Now, let $A : \mathbb{R}^N \to \mathbb{R}^N$ be any invertible matrix. Then, functions $f_{A,n}$ and $f_A$ defined by \begin{equation} f_{A,n}(x):= f_n(Ax) \qquad f_A(x):=f(Ax) \end{equation} are again Schwartz functions on $\mathbb{R}^N$.
Now, my question is
Is it true that $f_{A,n} \to f_A$ in $\mathcal{S}(\mathbb{R}^N)$?
I think this is very plausible, but cannot justify rigorously. Could anyone please help me?
Add 1. Let $lVert f \rVert_{\alpha, \beta}:= \sup_{x \in \mathbb{R}^N} \lvert x^{\alpha} (D^{\beta} f)(x) \rvert$ for any multi-indices $\alpha$ and $\beta$. Then, $f_n \to f$ in the Scwhartz space means that $\lVert f_n-f \rVert_{\alpha, \beta} \to 0$ for all $\alpha, \beta$.

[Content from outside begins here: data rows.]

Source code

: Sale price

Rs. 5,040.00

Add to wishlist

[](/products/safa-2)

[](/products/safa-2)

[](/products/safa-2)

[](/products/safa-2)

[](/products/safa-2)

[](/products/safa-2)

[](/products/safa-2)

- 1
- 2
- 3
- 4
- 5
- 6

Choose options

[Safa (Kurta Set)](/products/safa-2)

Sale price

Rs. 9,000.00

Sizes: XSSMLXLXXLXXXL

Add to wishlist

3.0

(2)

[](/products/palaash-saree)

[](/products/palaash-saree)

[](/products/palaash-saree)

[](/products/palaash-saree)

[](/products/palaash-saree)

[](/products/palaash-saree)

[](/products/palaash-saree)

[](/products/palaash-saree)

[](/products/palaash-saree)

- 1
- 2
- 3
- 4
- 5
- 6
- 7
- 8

Add 2. I am aware that $\widehat{f_A}(\xi) = \frac{1}{\lvert \det A \rvert} \widehat{f}(A^{-T} \xi)$ where $\widehat{f}$ means the Fourier transform. Also, I know that the Fourier transform is a continuous linear bijection on the Scwhartz space whose inverse is also continuous. However, this does not seem to resolve my main issue because $A^{-T}$ persists in $\widehat{f}$.
Add 3. Let $A= (A^i_j)$ and $(Ax)_j=A^{i}_j x_i$ in the components w.r.t the standard basis of $\mathbb{R}^N$, where $i,j=1, \cdots, N$ and I have used the summation convention. Then any partial derivative $(D^{\alpha} f_{A}(x)$ is written as a sum of homogeneous polynomials in $A^i_j$ of order $\lvert \alpha \rvert$. I am stuck at how to use invertibility of $A$ to show that $\lVert f_{A,n}-f_A \rVert_{\alpha, \beta} \to 0$ if $\lVert f_n-f \rVert_{\alpha, \beta} \to 0$. I also guess there must be some more elegant way to prove this and the Fourier transform looked like a good candidate. But, as in the previous item, I still run into the problem of dealing with $A^{-T}\xi$.